According to Downtown Indy, Inc., the economy downtown is helping support the entire county's overall tax base. Downtown contributes more than 19% of tax revenue for the city/county from downtown property taxes for Marion County and income tax revenue. Some other notable numbers are below.
- Downtown Indy remains the fastest-growing neighborhood in Marion County. Downtown’s multi-family residential apartment occupancy is at 96.9 percent, indicating continued demand for downtown living.
- 2021 attendance numbers at downtown’s primary attractions/arts and cultural institutions grew 50 percent over 2020, while attendance at sporting events grew 220 percent over 2020 numbers.

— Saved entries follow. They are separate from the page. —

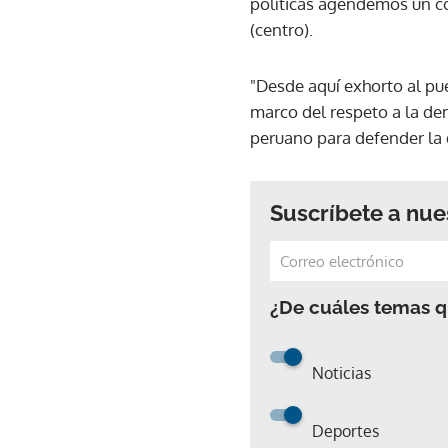
políticas agendemos un con
(centro).
"Desde aquí exhorto al pu
marco del respeto a la de
peruano para defender la d
Suscríbete a nue
¿De cuáles temas qu
Noticias
Deportes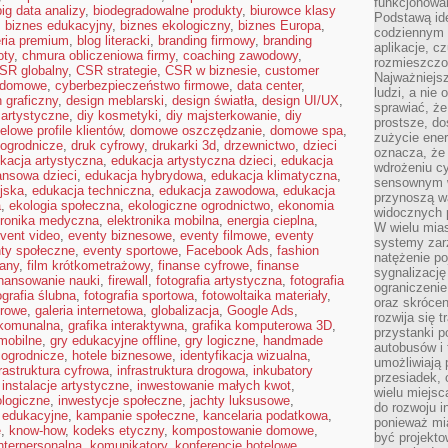
funkcjonowan
big data analizy
,
biodegradowalne produkty
,
biurowce klasy
Podstawą ide
,
biznes edukacyjny
,
biznes ekologiczny
,
biznes Europa
,
codziennym 
eria premium
,
blog literacki
,
branding firmowy
,
branding
aplikacje, c
oty
,
chmura obliczeniowa firmy
,
coaching zawodowy
,
rozmieszczon
SR globalny
,
CSR strategie
,
CSR w biznesie
,
customer
Najważniejsz
 domowe
,
cyberbezpieczeństwo firmowe
,
data center
,
ludzi, a nie
 graficzny
,
design meblarski
,
design światła
,
design UI/UX
,
sprawiać, że
 artystyczne
,
diy kosmetyki
,
diy majsterkowanie
,
diy
prostsze, do
elowe profile klientów
,
domowe oszczędzanie
,
domowe spa
,
zużycie ener
ogrodnicze
,
druk cyfrowy
,
drukarki 3d
,
drzewnictwo
,
dzieci
oznacza, że
kacja artystyczna
,
edukacja artystyczna dzieci
,
edukacja
wdrożeniu cy
ansowa dzieci
,
edukacja hybrydowa
,
edukacja klimatyczna
,
sensownym w
jska
,
edukacja techniczna
,
edukacja zawodowa
,
edukacja
przynoszą wa
a
,
ekologia społeczna
,
ekologiczne ogrodnictwo
,
ekonomia
widocznych p
tronika medyczna
,
elektronika mobilna
,
energia cieplna
,
W wielu mias
vent video
,
eventy biznesowe
,
eventy filmowe
,
eventy
systemy zarz
ty społeczne
,
eventy sportowe
,
Facebook Ads
,
fashion
natężenie po
any
,
film krótkometrażowy
,
finanse cyfrowe
,
finanse
sygnalizację
inansowanie nauki
,
firewall
,
fotografia artystyczna
,
fotografia
ograniczenie
ografia ślubna
,
fotografia sportowa
,
fotowoltaika materiały
,
oraz skrócen
urowe
,
galeria internetowa
,
globalizacja
,
Google Ads
,
rozwija się t
komunalna
,
grafika interaktywna
,
grafika komputerowa 3D
,
przystanki p
mobilne
,
gry edukacyjne offline
,
gry logiczne
,
handmade
autobusów i 
 ogrodnicze
,
hotele biznesowe
,
identyfikacja wizualna
,
umożliwiają 
frastruktura cyfrowa
,
infrastruktura drogowa
,
inkubatory
przesiadek, 
,
instalacje artystyczne
,
inwestowanie małych kwot
,
wielu miejsc
ologiczne
,
inwestycje społeczne
,
jachty luksusowe
,
do rozwoju in
 edukacyjne
,
kampanie społeczne
,
kancelaria podatkowa
,
ponieważ mi
e
,
know-how
,
kodeks etyczny
,
kompostowanie domowe
,
być projekt
nterpersonalna
,
komunikatory
,
konferencje hotelowe
,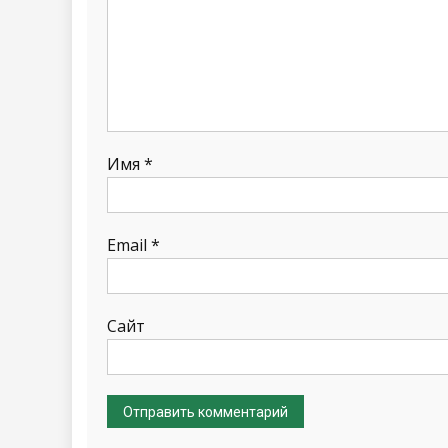
Имя
*
Email
*
Сайт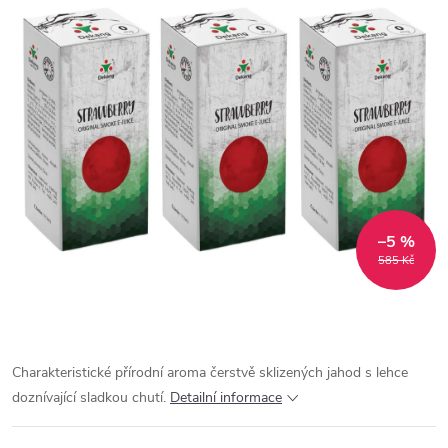
–5 %
585 Kč
Charakteristické přírodní aroma čerstvě sklizených jahod s lehce
doznívající sladkou chutí.
Detailní informace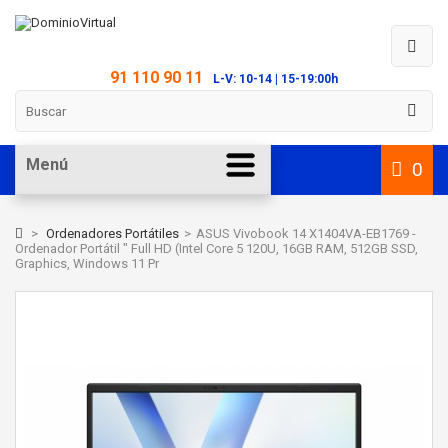
91 110 90 11
L-V: 10-14 | 15-19:00h
Menú
0
>
Ordenadores Portátiles
>
ASUS Vivobook 14 X1404VA-EB1769 -
Ordenador Portátil " Full HD (Intel Core 5 120U, 16GB RAM, 512GB SSD,
Graphics, Windows 11 Pr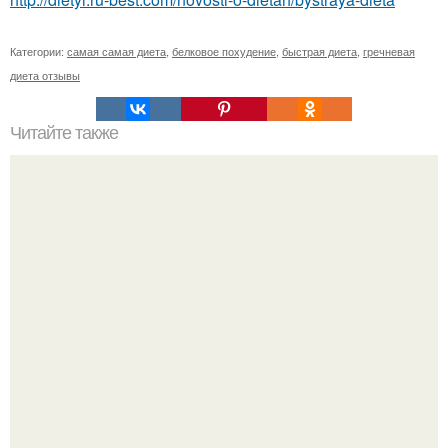
Категории:
самая самая диета
,
белковое похудение
,
быстрая диета
,
гречневая
диета отзывы
Читайте также
Милые девушки! Вы уже к летнему сезону готовы?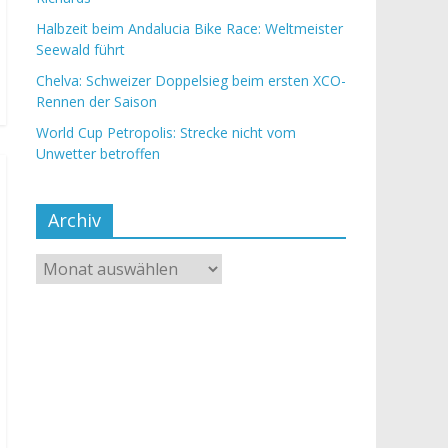
Halbzeit beim Andalucia Bike Race: Weltmeister
Seewald führt
Chelva: Schweizer Doppelsieg beim ersten XCO-
Rennen der Saison
World Cup Petropolis: Strecke nicht vom
Unwetter betroffen
Archiv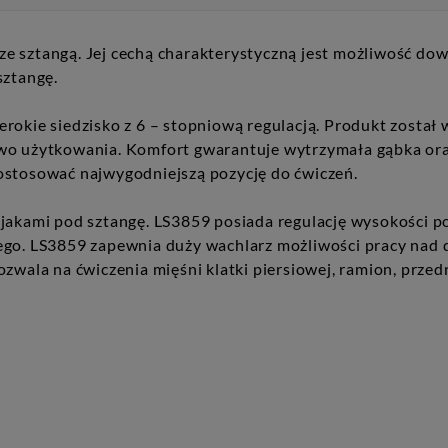
e sztangą. Jej cechą charakterystyczną jest możliwość dow
sztangę.
rokie siedzisko z 6 – stopniową regulacją. Produkt został 
two użytkowania. Komfort gwarantuje wytrzymała gąbka o
ostosować najwygodniejszą pozycję do ćwiczeń.
jakami pod sztangę. LS3859 posiada regulację wysokości p
go. LS3859 zapewnia duży wachlarz możliwości pracy nad do
ozwala na ćwiczenia mięśni klatki piersiowej, ramion, prze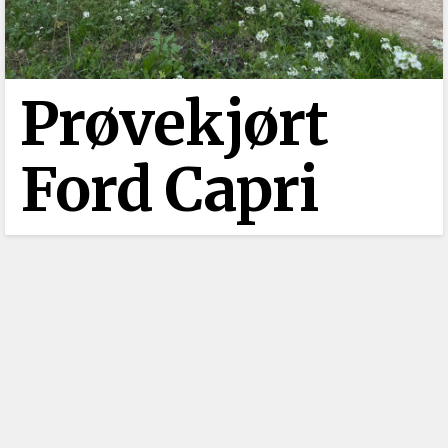
Prøvekjørt
Ford Capri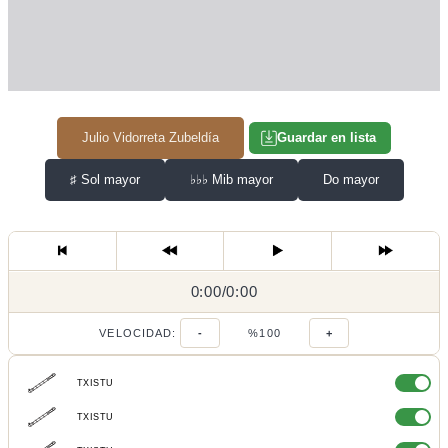
Julio Vidorreta Zubeldía
Guardar en lista
♯
Sol mayor
♭♭♭
Mib mayor
Do mayor
0:00
0:00
/
0:00
/
VELOCIDAD:
-
%100
+
TXISTU
TXISTU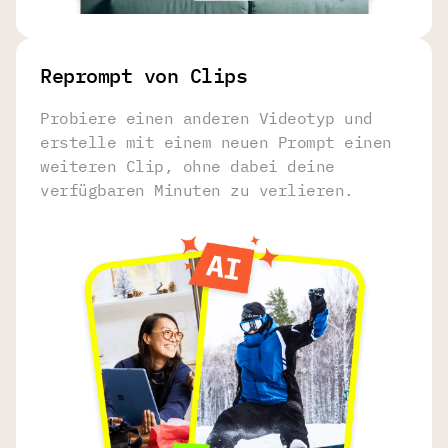
Reprompt von Clips
Probiere einen anderen Videotyp und
erstelle mit einem neuen Prompt einen
weiteren Clip, ohne dabei deine
verfügbaren Minuten zu verlieren.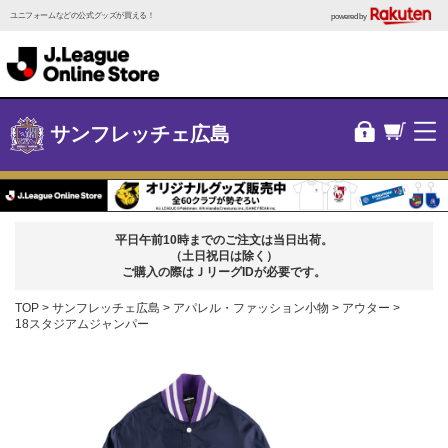
ユニフォームなどの公式グッズが買える！
powered by
サンフレッチェ広島
平日午前10時までのご注文は当日出荷。
（土日祝日は除く）
ご購入の際はＪリーグIDが必要です。
TOP
サンフレッチェ広島
アパレル・ファッション小物
アウター
18スタジアムジャンパー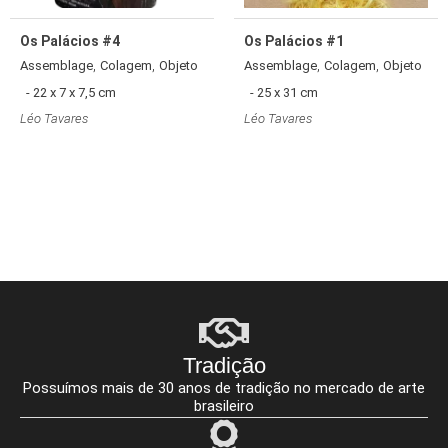
Os Palácios #4
Os Palácios #1
,
,
,
,
Assemblage
Colagem
Objeto
Assemblage
Colagem
Objeto
- 22 x 7 x 7,5 cm
- 25 x 31 cm
Léo Tavares
Léo Tavares
Tradição
Possuímos mais de 30 anos de tradição no mercado de arte
brasileiro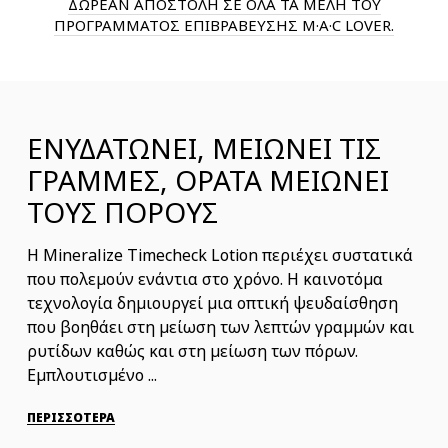
ΔΩΡΕΑΝ ΑΠΟΣΤΟΛΗ ΣΕ ΟΛΑ ΤΑ ΜΕΛΗ ΤΟΥ
ΠΡΟΓΡΑΜΜΑΤΟΣ ΕΠΙΒΡΑΒΕΥΣΗΣ M·A·C LOVER.
ΕΝΥΔΑΤΩΝΕΙ, ΜΕΙΩΝΕΙ ΤΙΣ
ΓΡΑΜΜΕΣ, ΟΡΑΤΑ ΜΕΙΩΝΕΙ
ΤΟΥΣ ΠΟΡΟΥΣ
Η Mineralize Timecheck Lotion περιέχει συστατικά
που πολεμούν ενάντια στο χρόνο. Η καινοτόμα
τεχνολογία δημιουργεί μια οπτική ψευδαίσθηση
που βοηθάει στη μείωση των λεπτών γραμμών και
ρυτίδων καθώς και στη μείωση των πόρων.
Εμπλουτισμένο ...
ΠΕΡΙΣΣΟΤΕΡΑ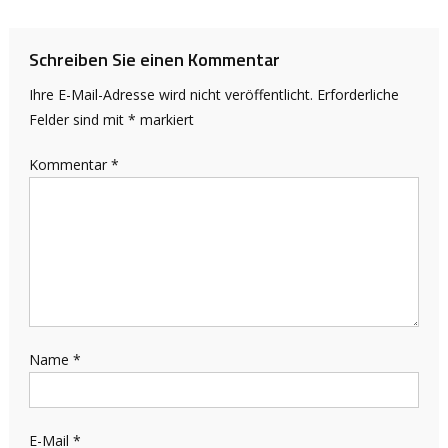
Schreiben Sie einen Kommentar
Ihre E-Mail-Adresse wird nicht veröffentlicht.
Erforderliche
Felder sind mit
*
markiert
Kommentar
*
Name
*
E-Mail
*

- 72 new street-level retail and restaurant businesses opened in 2021.
- Crime downtown continues to decline year over year — a staggering 44 percent lower than in 2016 and 24 percent lower than in 2020.
A link to the report they put together is available here.
Alan Bacon, the co-Founder of GANGGANG, a cultural development firm, is hopeful continued investment in Downtown Indianapolis will turn the city into a destination spot.
"What are some of your favorite places to visit in the country? Nashville, Miami, L.A., New Orleans, New York? Now think about why you like to visit those cities," Bacon said.
Bacon says all those cities offer something unique and special — it boils down to the culture.
"Culture is what gives you an identity as a person and as a place," Bacon said. "What would it look like if Indianapolis leaned into culture? What would it look like if Indianapolis leaned further in and deeper into our identity as a city?"
Bacon wants people to continue investing in the thriving arts and music scene. He mentioned the success Downtown Indy had with the In The Mix Program, a strategy to recruit and invest in and/or expand Black-owned businesses Downtown.
Bacon says that strategy brings more culture to the center city. The work hasn't gone unnoticed.
"Our creatives aren't leaving for other cities in droves anymore. They're not leaving. They're leading right here in Indianapolis. The creatives that left are coming back and there's a buzz about Indianapolis," he said. "There's a creative renaissance happening and it's happening right here in Indianapolis."
Bacon believes continued investment in the city's downtown, specifically focusing on culture, will lead to the Circle City becoming a destination spot.